Parliamone sabato

“Giovanni Minoli ha ragione: il caso Perego e quello dell’intervista a Riina jr a ‘Porta a porta’ mostrano un’azienda dove non si capisce di chi siano le responsabilità degli errori e come vengano puniti”. E’ quanto scrive su facebook il deputato del Partito democratico Michele Anzaldi, segretario della commissione di Vigilanza Rai. “Nella sua copertina a ‘Faccia a faccia’ su La7 – prosegue Anzaldi – Minoli ha ricordato, anche attraverso le dichiarazioni in vivavoce del direttore generale Campo Dall’Orto, la disparità di trattamento tra ‘Parliamone sabato’, con la chiusura a seguito della deprecabile immagine della donna trasmessa dalla rete ammiraglia, e l’intervista al figlio del boss mafioso, con la liberatoria firmata solo dopo e i vertici dell’azienda che dissero di essere stati informati poco prima della messa in onda”. “Con Riina jr nessuno pagò, l’intervista che indignò istituzioni e familiari delle vittime di mafia fu trasmessa e la vicenda finì nel dimenticatoio senza responsabili, sebbene fossero arrivati appelli preventivi contro la messa in onda anche dalla commissione Antimafia. Sul caso di Paola Perego, invece, la conduzione del programma è saltata. Difficile comprendere sulla base di quali valutazioni la Rai abbia tenuto atteggiamenti così diversi”, conclude Anzaldi.
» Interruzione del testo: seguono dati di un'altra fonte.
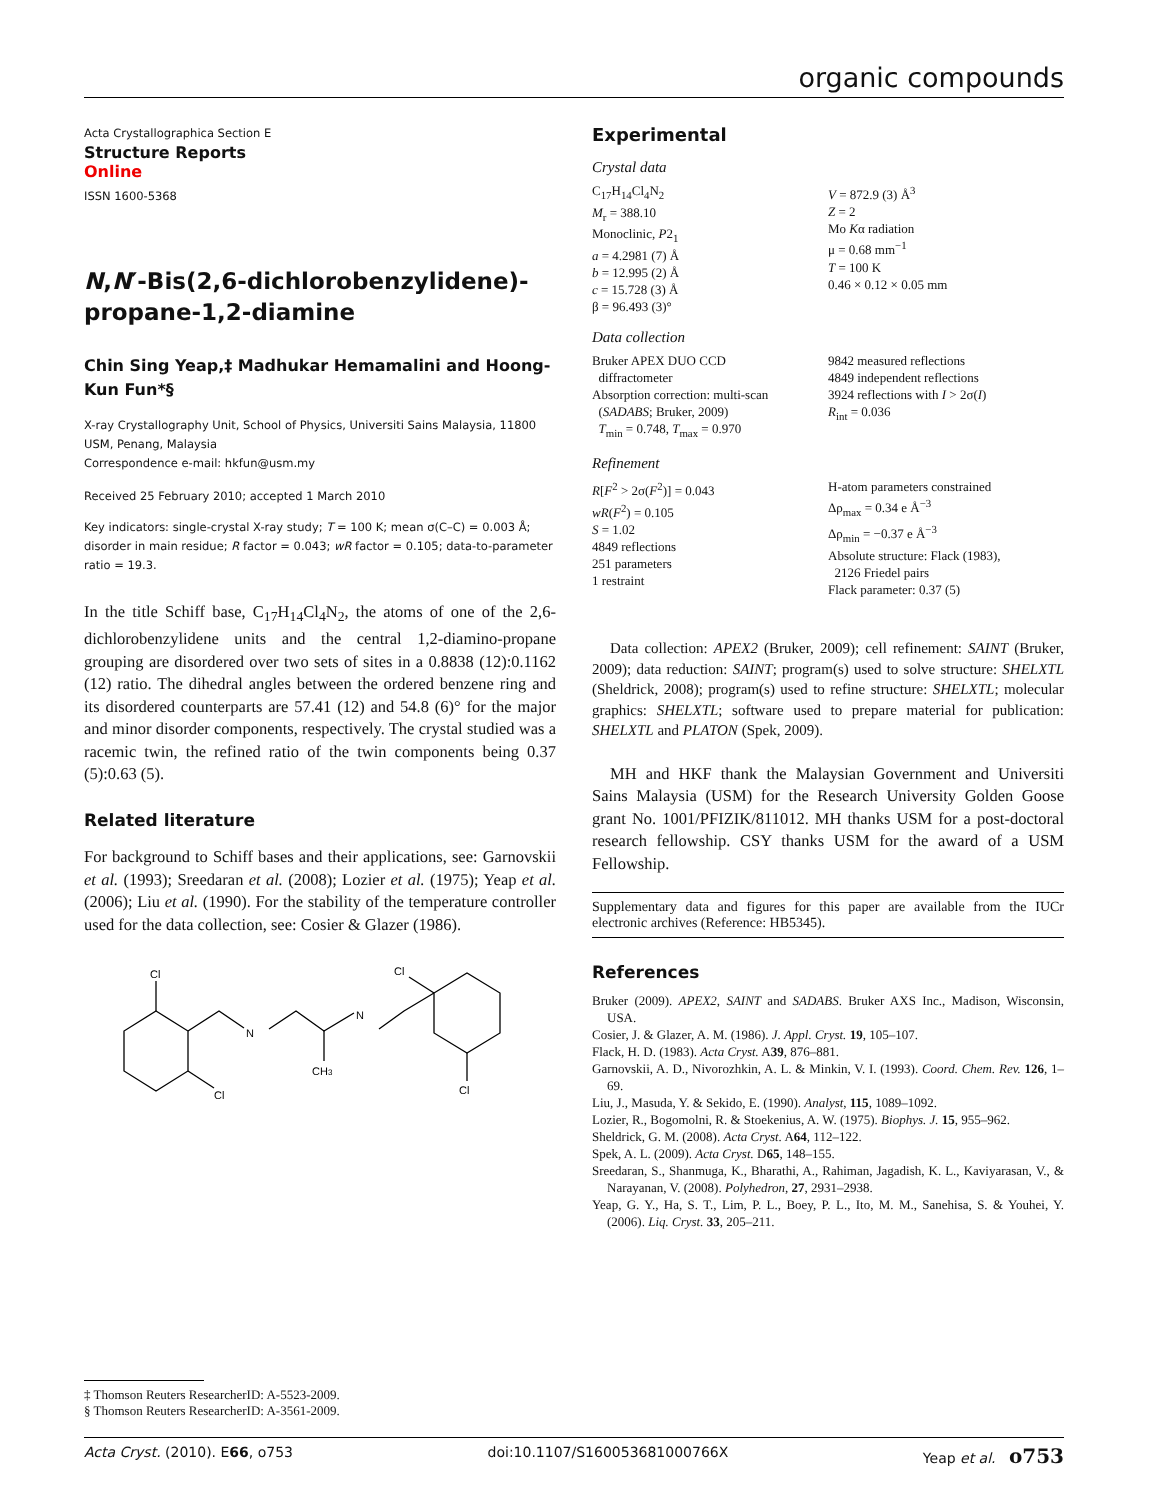organic compounds
Acta Crystallographica Section E
Structure Reports
Online
ISSN 1600-5368
N,N′-Bis(2,6-dichlorobenzylidene)-propane-1,2-diamine
Chin Sing Yeap,‡ Madhukar Hemamalini and Hoong-Kun Fun*§
X-ray Crystallography Unit, School of Physics, Universiti Sains Malaysia, 11800 USM, Penang, Malaysia
Correspondence e-mail: hkfun@usm.my
Received 25 February 2010; accepted 1 March 2010
Key indicators: single-crystal X-ray study; T = 100 K; mean σ(C–C) = 0.003 Å; disorder in main residue; R factor = 0.043; wR factor = 0.105; data-to-parameter ratio = 19.3.
In the title Schiff base, C<sub>17</sub>H<sub>14</sub>Cl<sub>4</sub>N<sub>2</sub>, the atoms of one of the 2,6-dichlorobenzylidene units and the central 1,2-diamino-propane grouping are disordered over two sets of sites in a 0.8838 (12):0.1162 (12) ratio. The dihedral angles between the ordered benzene ring and its disordered counterparts are 57.41 (12) and 54.8 (6)° for the major and minor disorder components, respectively. The crystal studied was a racemic twin, the refined ratio of the twin components being 0.37 (5):0.63 (5).
Related literature
For background to Schiff bases and their applications, see: Garnovskii et al. (1993); Sreedaran et al. (2008); Lozier et al. (1975); Yeap et al. (2006); Liu et al. (1990). For the stability of the temperature controller used for the data collection, see: Cosier & Glazer (1986).
Cl
Cl
N
N
CH3
Cl
Cl
Experimental
Crystal data
C<sub>17</sub>H<sub>14</sub>Cl<sub>4</sub>N<sub>2</sub>
M<sub>r</sub> = 388.10
Monoclinic, P2<sub>1</sub>
a = 4.2981 (7) Å
b = 12.995 (2) Å
c = 15.728 (3) Å
β = 96.493 (3)°
V = 872.9 (3) Å<sup>3</sup>
Z = 2
Mo Kα radiation
μ = 0.68 mm<sup>−1</sup>
T = 100 K
0.46 × 0.12 × 0.05 mm
Data collection
Bruker APEX DUO CCD
diffractometer
Absorption correction: multi-scan
(SADABS; Bruker, 2009)
T<sub>min</sub> = 0.748, T<sub>max</sub> = 0.970
9842 measured reflections
4849 independent reflections
3924 reflections with I > 2σ(I)
R<sub>int</sub> = 0.036
Refinement
R[F<sup>2</sup> > 2σ(F<sup>2</sup>)] = 0.043
wR(F<sup>2</sup>) = 0.105
S = 1.02
4849 reflections
251 parameters
1 restraint
H-atom parameters constrained
Δρ<sub>max</sub> = 0.34 e Å<sup>−3</sup>
Δρ<sub>min</sub> = −0.37 e Å<sup>−3</sup>
Absolute structure: Flack (1983),
2126 Friedel pairs
Flack parameter: 0.37 (5)
Data collection: APEX2 (Bruker, 2009); cell refinement: SAINT (Bruker, 2009); data reduction: SAINT; program(s) used to solve structure: SHELXTL (Sheldrick, 2008); program(s) used to refine structure: SHELXTL; molecular graphics: SHELXTL; software used to prepare material for publication: SHELXTL and PLATON (Spek, 2009).
MH and HKF thank the Malaysian Government and Universiti Sains Malaysia (USM) for the Research University Golden Goose grant No. 1001/PFIZIK/811012. MH thanks USM for a post-doctoral research fellowship. CSY thanks USM for the award of a USM Fellowship.
Supplementary data and figures for this paper are available from the IUCr electronic archives (Reference: HB5345).
References
Bruker (2009). APEX2, SAINT and SADABS. Bruker AXS Inc., Madison, Wisconsin, USA.
Cosier, J. & Glazer, A. M. (1986). J. Appl. Cryst. 19, 105–107.
Flack, H. D. (1983). Acta Cryst. A39, 876–881.
Garnovskii, A. D., Nivorozhkin, A. L. & Minkin, V. I. (1993). Coord. Chem. Rev. 126, 1–69.
Liu, J., Masuda, Y. & Sekido, E. (1990). Analyst, 115, 1089–1092.
Lozier, R., Bogomolni, R. & Stoekenius, A. W. (1975). Biophys. J. 15, 955–962.
Sheldrick, G. M. (2008). Acta Cryst. A64, 112–122.
Spek, A. L. (2009). Acta Cryst. D65, 148–155.
Sreedaran, S., Shanmuga, K., Bharathi, A., Rahiman, Jagadish, K. L., Kaviyarasan, V., & Narayanan, V. (2008). Polyhedron, 27, 2931–2938.
Yeap, G. Y., Ha, S. T., Lim, P. L., Boey, P. L., Ito, M. M., Sanehisa, S. & Youhei, Y. (2006). Liq. Cryst. 33, 205–211.
‡ Thomson Reuters ResearcherID: A-5523-2009.
§ Thomson Reuters ResearcherID: A-3561-2009.
Acta Cryst. (2010). E66, o753 doi:10.1107/S160053681000766X Yeap et al. o753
La Rai ha deciso la chiusura di Parliamone sabato: lo annuncia una nota ufficiale di Viale Mazzini, dopo le polemiche sollevate dalla puntata del programma pomeridiano di Rai1 in cui si è discusso dei motivi per i quali scegliere una fidanzata dell’Est. “Gli errori si fanno, e le scuse sono doverose, ma non bastano”, dichiara il Direttore Generale della Rai Antonio Campo Dall’Orto, parlando di “contenuti che contraddicono la mission di servizio pubblico”. “Occorre agire ed evolversi”, spiega Campo Dall’Orto. “La decisione di chiudere Parliamone sabato non è infatti solo la semplice e necessaria reazione ai contenuti andati in onda lo scorso sabato, contenuti che contraddicono in maniera indiscutibile sia la mission del servizio pubblico che la linea editoriale che abbiamo indicato sin dall’inizio del mandato. E’ anche – prosegue il dg – una decisione che accelera la revisione del daytime di Rai1 sulla quale peraltro stavamo già lavorando da tempo. Questo al fine di rendere i contenuti Rai sempre più coerenti ai valori che ne ispirano la missione”. Il direttore di Rai1, Andrea Fabiano, aggiunge: “Rinnovo le mie scuse più sincere per quanto accaduto e ribadisco l’impegno per un’offerta sempre ispirata ai valori del servizio pubblico”.